Health minister Norihisa Tamura sympathized with her frustration, repeatedly apologizing for the ambiguity. But he also pointed out that it is the first time Japan will be conducting a massive, nationwide vaccination scheme and vowed to provide support for the local officials overseeing the vaccination in their areas.
“We don’t exactly know, essentially, the process of how vaccines will be imported, which is something that’s going to be decided from now on, because they’ve not been approved yet,” Tamura said, adding that the government will compile a guideline on vaccine transportation.
“Even if we know, we’re in a situation where we’re unable to” make it public, he said.
Suga echoed Tamura’s testimony, saying that the exact vaccine approval date is unclear. It has been reported the Pfizer vaccine will be approved as early as Feb. 15.
Kono reiterated his previous comment that vaccine export restrictions imposed by the European Union might affect Japan’s vaccine delivery schedule. To ascertain the timetable, he said the government needs to talk to the EU and the manufacturers and then notify the municipalities once it is decided.
The future of the Go To domestic tourism subsidy program was another subject of deliberation at the committee.

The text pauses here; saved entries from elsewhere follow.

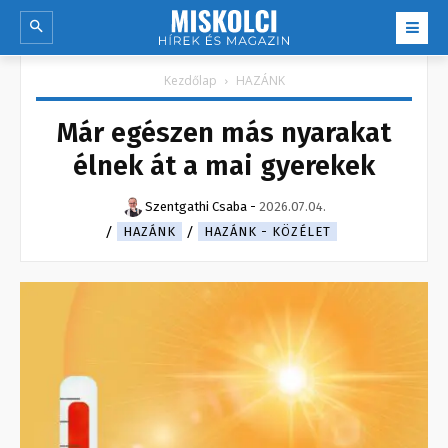
Kezdőlap
HAZÁNK
Már egészen más nyarakat
élnek át a mai gyerekek
Szentgathi Csaba
-
2026.07.04.
HAZÁNK
HAZÁNK - KÖZÉLET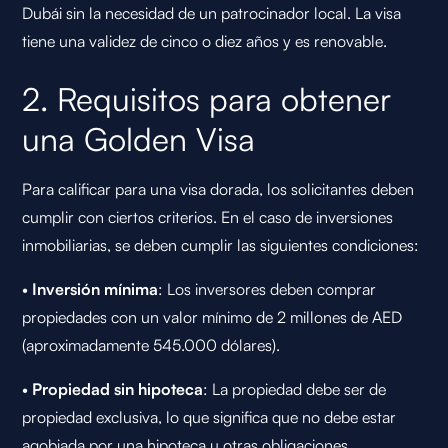
Dubái sin la necesidad de un patrocinador local. La visa
tiene una validez de cinco o diez años y es renovable.
2. Requisitos para obtener
una Golden Visa
Para calificar para una visa dorada, los solicitantes deben
cumplir con ciertos criterios. En el caso de inversiones
inmobiliarias, se deben cumplir las siguientes condiciones:
•
Inversión mínima
: Los inversores deben comprar
propiedades con un valor mínimo de 2 millones de AED
(aproximadamente 545.000 dólares).
•
Propiedad sin hipoteca
: La propiedad debe ser de
propiedad exclusiva, lo que significa que no debe estar
agobiada por una hipoteca u otras obligaciones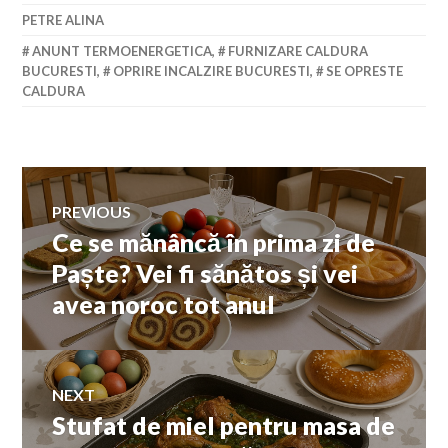
PETRE ALINA
ANUNT TERMOENERGETICA
,
FURNIZARE CALDURA
BUCURESTI
,
OPRIRE INCALZIRE BUCURESTI
,
SE OPRESTE
CALDURA
Navigare
PREVIOUS
Ce se mănâncă în prima zi de
Previous
în
post:
Paște? Vei fi sănătos și vei
avea noroc tot anul
articole
NEXT
Stufat de miel pentru masa de
Next
post: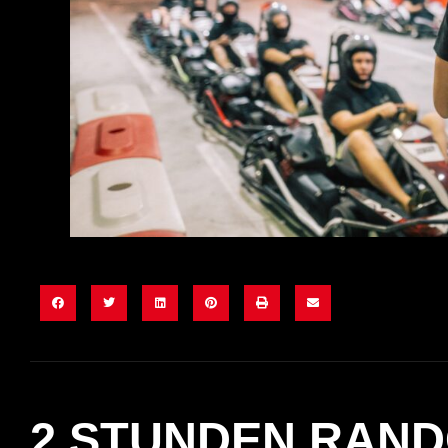
2 STUNDEN RAN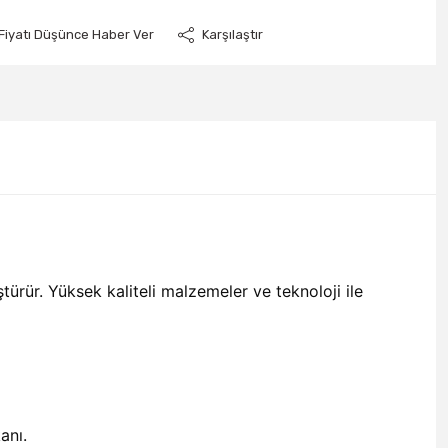
Fiyatı Düşünce Haber Ver
Karşılaştır
ürür. Yüksek kaliteli malzemeler ve teknoloji ile
anı.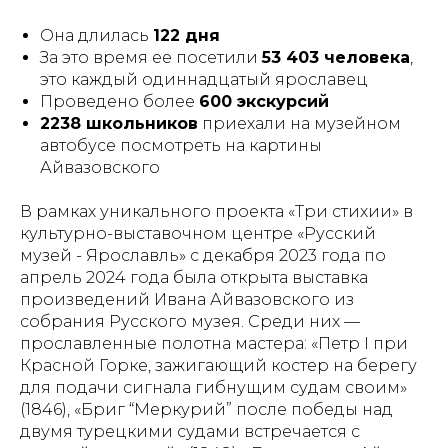
Она длилась
122 дня
За это время ее посетили
53 403 человека
,
это каждый одиннадцатый ярославец
Проведено более
600 экскурсий
2238 школьников
приехали на музейном
автобусе посмотреть на картины
Айвазовского
В рамках уникального проекта «Три стихии» в
культурно-выставочном центре «Русский
музей - Ярославль» с декабря 2023 года по
апрель 2024 года была открыта выставка
произведений Ивана Айвазовского из
собрания Русского музея. Среди них —
прославленные полотна мастера: «Петр I при
Красной Горке, зажигающий костер на берегу
для подачи сигнала гибнущим судам своим»
(1846), «Бриг “Меркурий” после победы над
двумя турецкими судами встречается с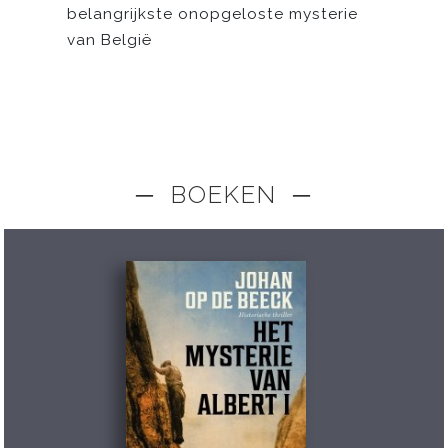
belangrijkste onopgeloste mysterie
van België
─ BOEKEN ─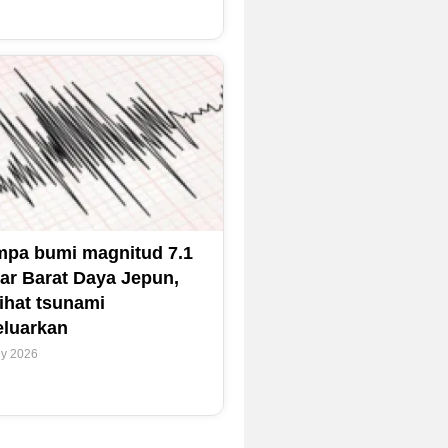
pa bumi magnitud 7.1
ar Barat Daya Jepun,
ihat tsunami
eluarkan
ly 2026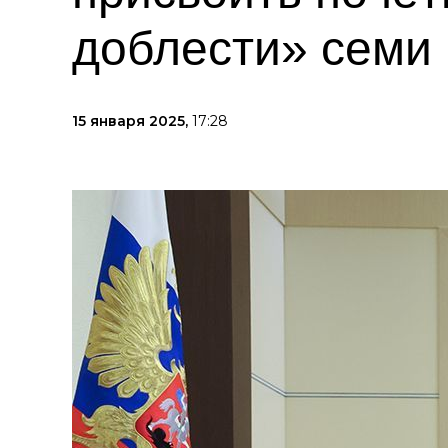
доблести» семи
15 января 2025,
17:28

Liberal Democratic Party lawmaker Hajime Sasaki highlighted the tourism industry’s appeals for the early resumption of the Go To Travel program, especially by businesses in rural areas with fewer COVID-19 patients. Transportation minister Kazuyoshi Akaba said additional measures to prevent virus transmission need to be implemented for the program to resume. The current government’s goal, he stressed, is to bring the outbreaks under control before restarting the Go To Travel program.
“The government is still considering how to resume it, but I think one method could be a resumption in certain designated areas, as the idea has been supported by many,” Akaba said. “Either way, we’re going to make sure we can resume it smoothly at an appropriate time while we listen to people’s opinions.”